Debería sentirse un privilegiado ya que sus
ojos veían maravillas que nadie más que él conocería ni serían, tampoco, capaces
de comprender. No digamos ya de disfrutar. Pero, como sucede en todos los
casos, y aun poseyendo cuanto deseaba, no era feliz. Ni se acercaba su
situación a un sentimiento similar.
Quien
solamente conociera su presente no comprendería el porqué de tanta tristeza, de
tanta desazón, de tanta falta de serotonina cuando no se encontraba inmerso en
la más absoluta apatía rodeado por pantallas múltiples y las conexiones
neuronales a los satélites de exploración que él mismo había financiado.

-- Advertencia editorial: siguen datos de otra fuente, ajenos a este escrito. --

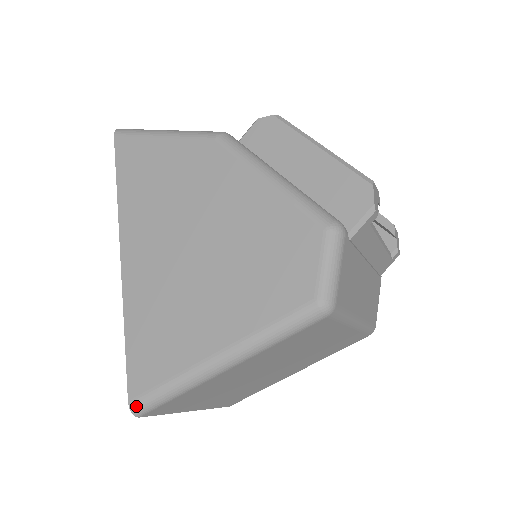
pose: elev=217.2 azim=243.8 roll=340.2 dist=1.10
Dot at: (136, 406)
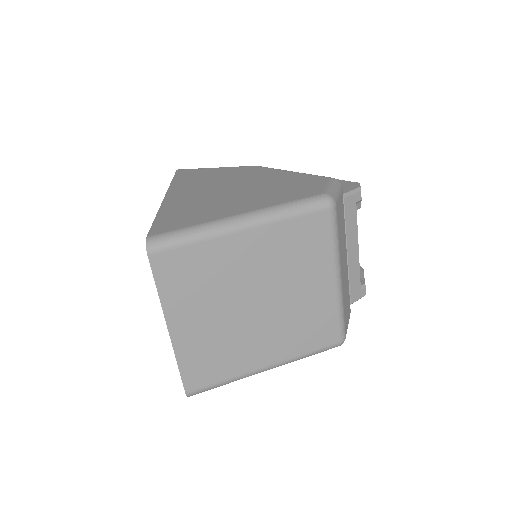
Dot at: (153, 239)
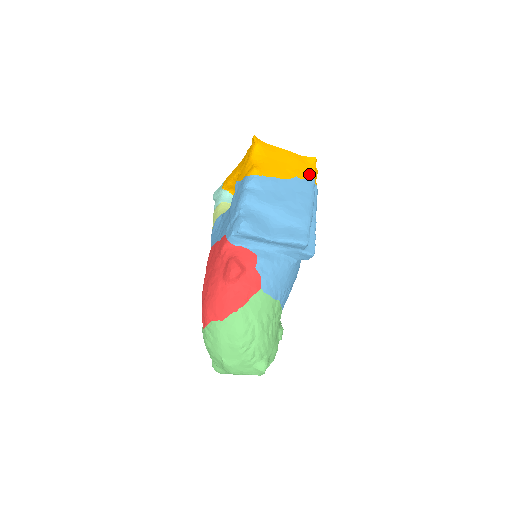
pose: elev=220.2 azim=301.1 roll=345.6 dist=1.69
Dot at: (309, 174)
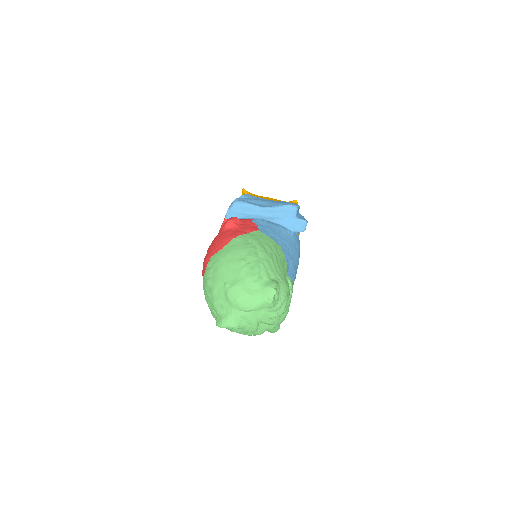
Dot at: occluded
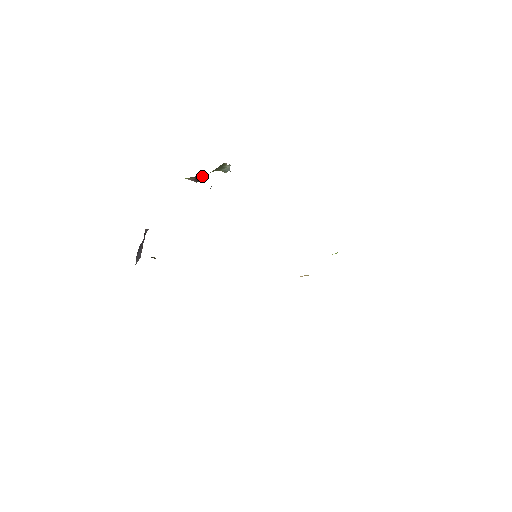
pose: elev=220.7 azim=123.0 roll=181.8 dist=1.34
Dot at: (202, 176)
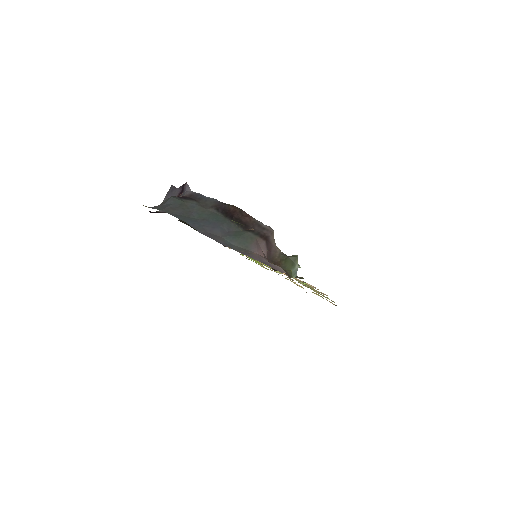
Dot at: (274, 251)
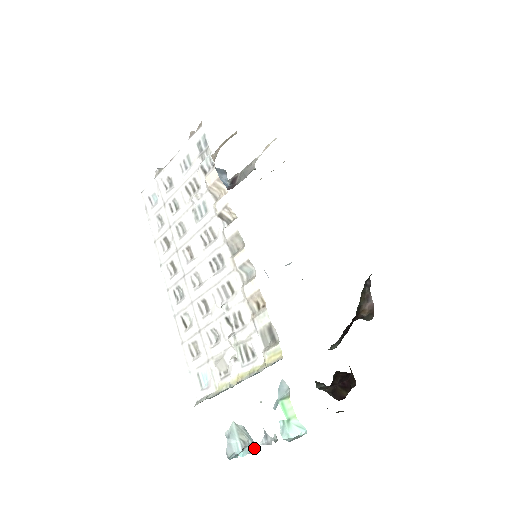
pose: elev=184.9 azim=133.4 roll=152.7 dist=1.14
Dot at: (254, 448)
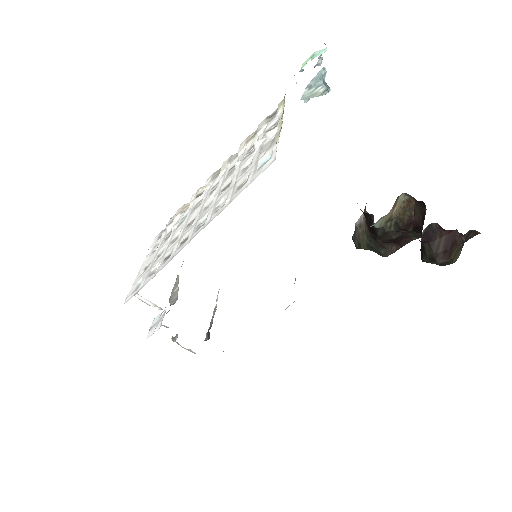
Dot at: occluded
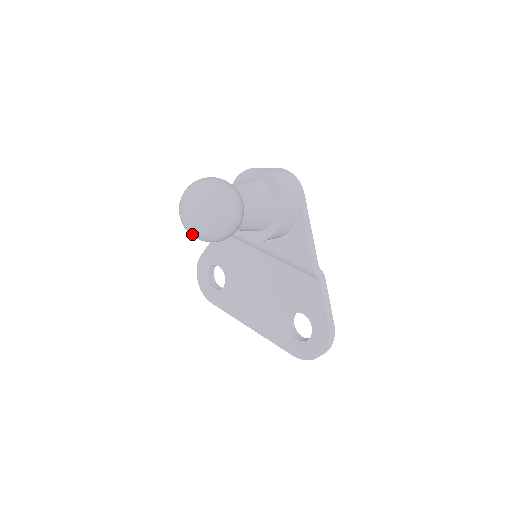
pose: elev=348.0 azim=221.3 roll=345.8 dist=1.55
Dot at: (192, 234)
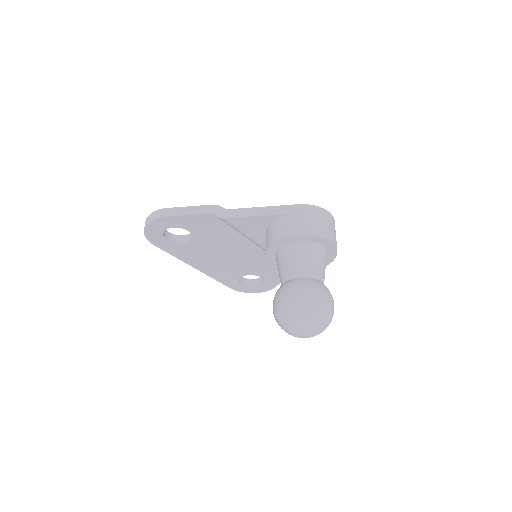
Dot at: occluded
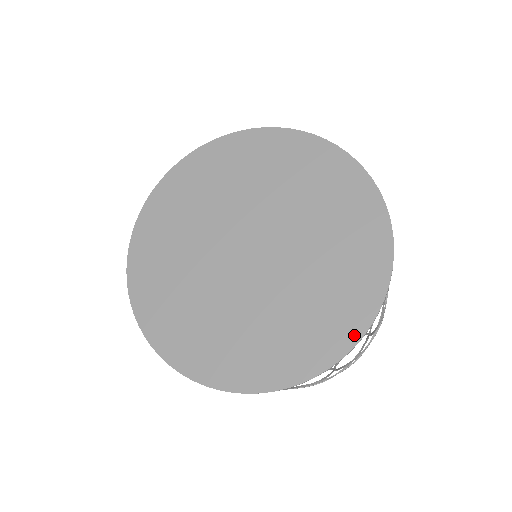
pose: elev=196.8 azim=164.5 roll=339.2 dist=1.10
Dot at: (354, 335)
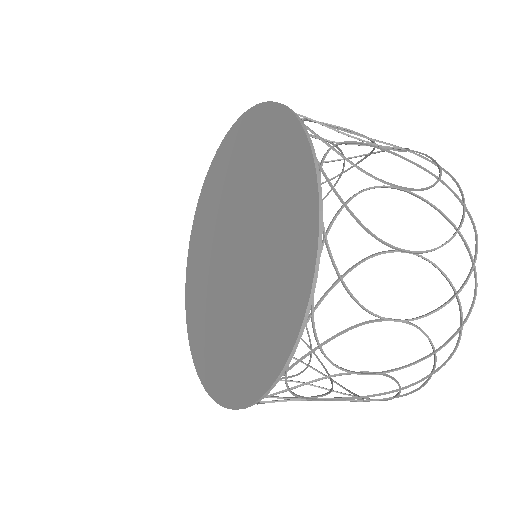
Dot at: (293, 330)
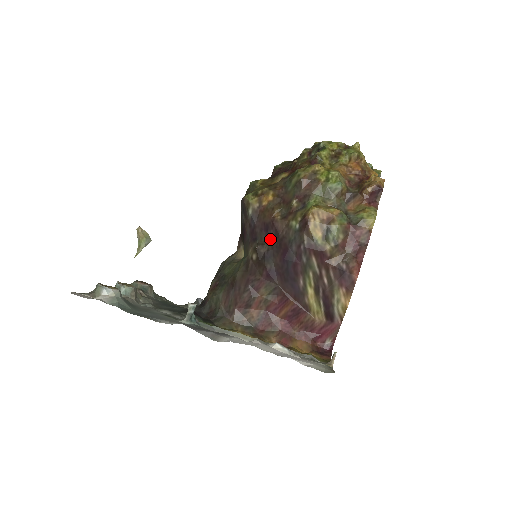
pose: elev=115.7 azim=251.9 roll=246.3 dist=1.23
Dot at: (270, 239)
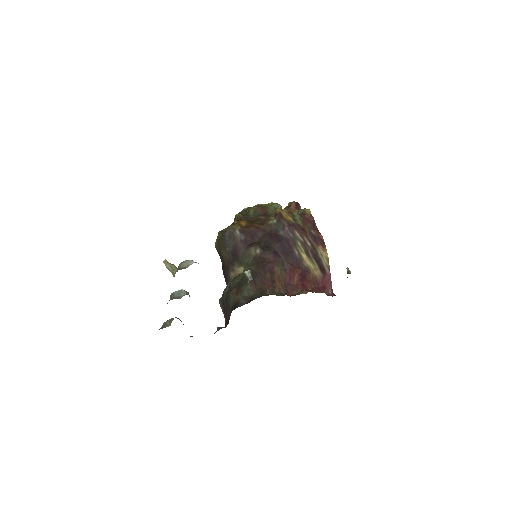
Dot at: (261, 238)
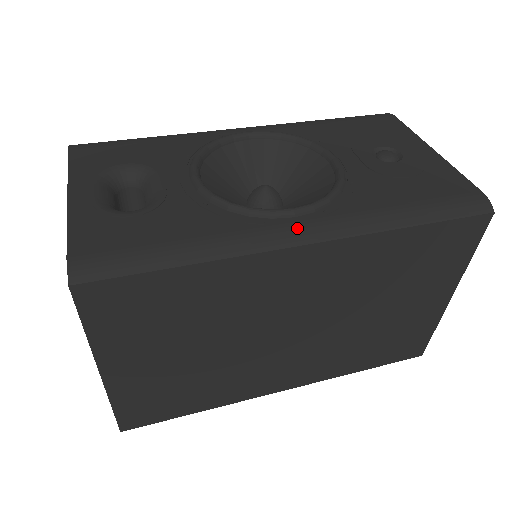
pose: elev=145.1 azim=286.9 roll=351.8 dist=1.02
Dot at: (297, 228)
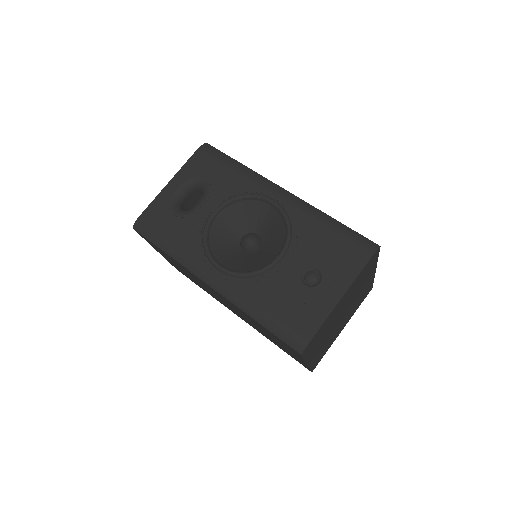
Dot at: (211, 276)
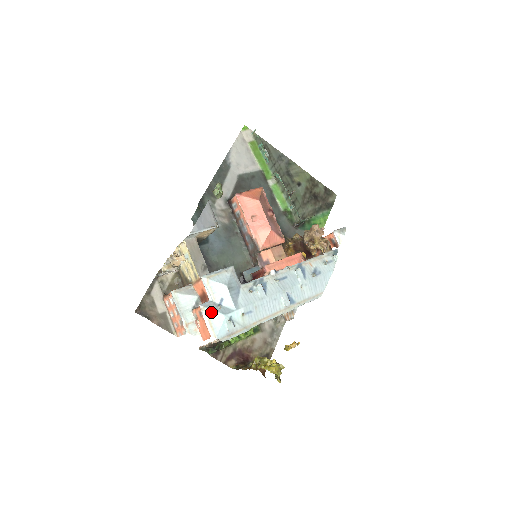
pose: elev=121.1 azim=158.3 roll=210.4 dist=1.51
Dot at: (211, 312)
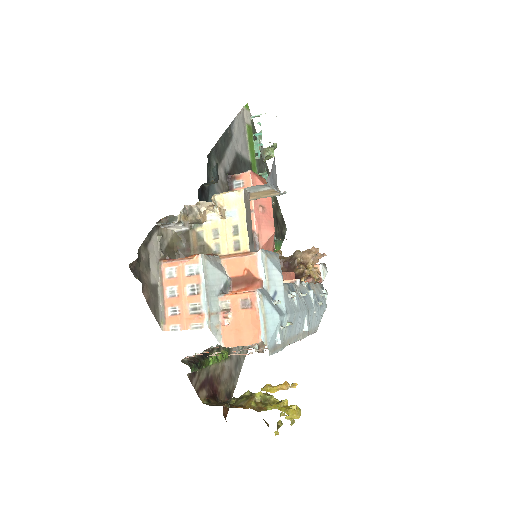
Dot at: (268, 305)
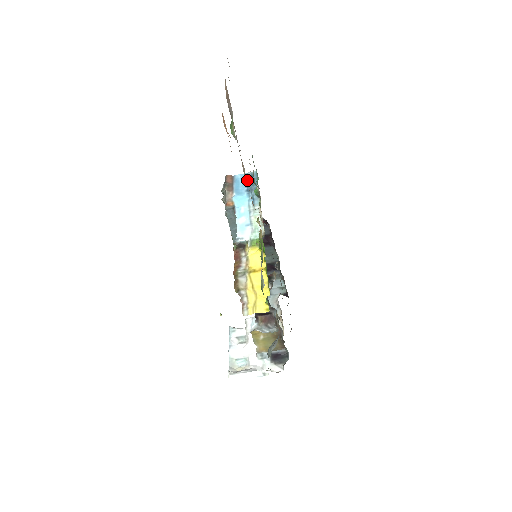
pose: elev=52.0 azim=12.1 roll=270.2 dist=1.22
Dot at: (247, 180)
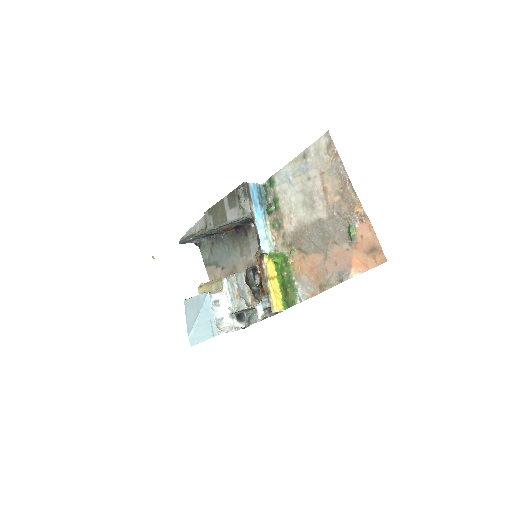
Dot at: (258, 192)
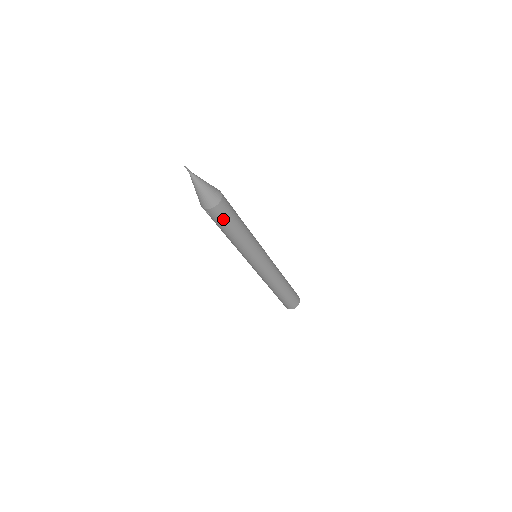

Apoltronado en un sillón ergonométrico, dos lágrimas perpetuas parecían empañar
la visión de sus ojos cansados y aturdidos por tantos paisajes, por tantos
colores, por tantas bestias que los drones de reconocimiento le mostraban en
cualquier ángulo que pudiera imaginar.
Cualquier
ignorante de su vida lo consideraría un desconsiderado con suerte. Un
quisquilloso que pretendía recibir más de lo que ya tenía.
Nadie
conocía su secreto, nadie sabía de sus atropelladas lecturas de Salgari,
Stevenson, Verne, Rider Haggard, Rice Burroughs, Holmberg, Oesterheld,
Howard, Borges y Tolkien. Nadie conocía su fascinación por ser un pirata
aventurero descubridor de continentes perdidos, de civilizaciones olvidas, para
realizar viajes a otro planeta, atravesando los límites de la realidad, para encontrar
la Atlántida, Lemuria, Mu, la Tierra Media, el Dorado, un político honesto o el
sentido común de la humanidad. Cualquier cosa que aún no fuera conocida por
nadie más. Pero nada de eso le era posible. Nada, en lo absoluto.
Ni siquiera
podía levantarse del cómodo sillón, y no porque se hubiera adaptado tanto a su fisonomía
que cualquier otra cosa le resultaría incómoda, sino porque, como habrán
adivinado a partir del título de esta terrible historia, sus huesos eran de
cristal. Claro que no literalmente, nadie tiene huesos de cristal; ni siquiera
en los campos de incubación han llegado a tanto en sus experimentos génicos. Su
condición era más una metáfora que una realidad, pero que no por eso dolía
menos.
El
dolor más grande que viviera fue el darse cuenta de su condición.
Cuando decidió
dejar su cubículo habitacional silbando la clásica melodía del himno del
campeonato mundial de fútbol de Italia 1990, luego de haberse preparado durante
años, acopiando los conocimientos requeridos para perderse en la jungla, para
sobrevivir sin GPS, para saber que el wifi no nace de los árboles como lo
indican las leyendas urbanas, con su mochila cargada de vituallas, ropa
interior de recambio y sueños, todo cambió. Más que nada porque fue incapaz de
llegar muy lejos desde su portal.
A los pocos
pasos, al comenzar a descender el primero de los cincuenta y tres tramos de
escaleras, trastabilló y cayó, de frente, a lo largo de la totalidad de los
escalones. Al llegar al nivel de la calle, apenas podía respirar, la suerte
había querido de ninguna de sus costillas rotas le perforara los pulmones; el
resto de sus huesos estaban, cuando menos, triturados.
La
recuperación ósea le llevó cinco años; le tomó otros tres para que su cuerpo
recuperara la postura erguida y aún otros dos años para caminar de manera más o
menos aceptable. Para ese momento sus piernas y brazos tenían la fuerza
suficiente para cargar la mochila, previo cambio de los alimentos enlatados
vencidos, sobre su espalda.
En
esa segunda oportunidad no fue la escalera quien limitó su aventura. Había
logrado que colocaran un ascensor en el centro del módulo habitacional un año
antes, cuando su recuperación se encontraba completa en su casi totalidad. Por
lo que logró efectivamente salir a la calle, casi se diría que por primera vez.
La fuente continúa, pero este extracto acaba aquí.